Quand on aime quelqu'un, on ne cherche pas seulement à lui obéir. On cherche à comprendre ce qu'il aime, à partager ce qu'il aime et à entrer progressivement dans sa manière d'aimer.
Par exemple, lorsque Dieu se repose le septième jour et nous invite à sanctifier ce jour, je n'y vois pas seulement un commandement. J'y vois une invitation à partager quelque chose avec Lui, à entrer dans son rythme, dans sa communion.
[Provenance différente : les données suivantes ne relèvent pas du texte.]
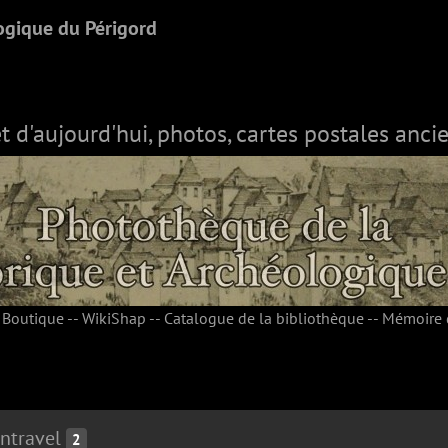
ogique du Périgord
et d'aujourd'hui, photos, cartes postales ancie
-
Boutique
--
WikiShap
--
Catalogue de la bibliothèque
--
Mémoire 
ntravel
2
C'est pourquoi je continue à me poser la même question : quel est le cœur du problème moral ? Est-ce uniquement la conformité d'un acte à sa finalité biologique, ou bien est-ce plus profondément la qualité de la relation que cet acte construit avec Dieu, avec l'autre et avec soi-même ?
J'essaie simplement de comprendre le pourquoi des commandements. Je suis convaincu qu'ils ne sont jamais arbitraires. Ils nous sont donnés pour nous faire grandir dans la relation avec Dieu, et c'est cette relation que je cherche à mieux comprendre.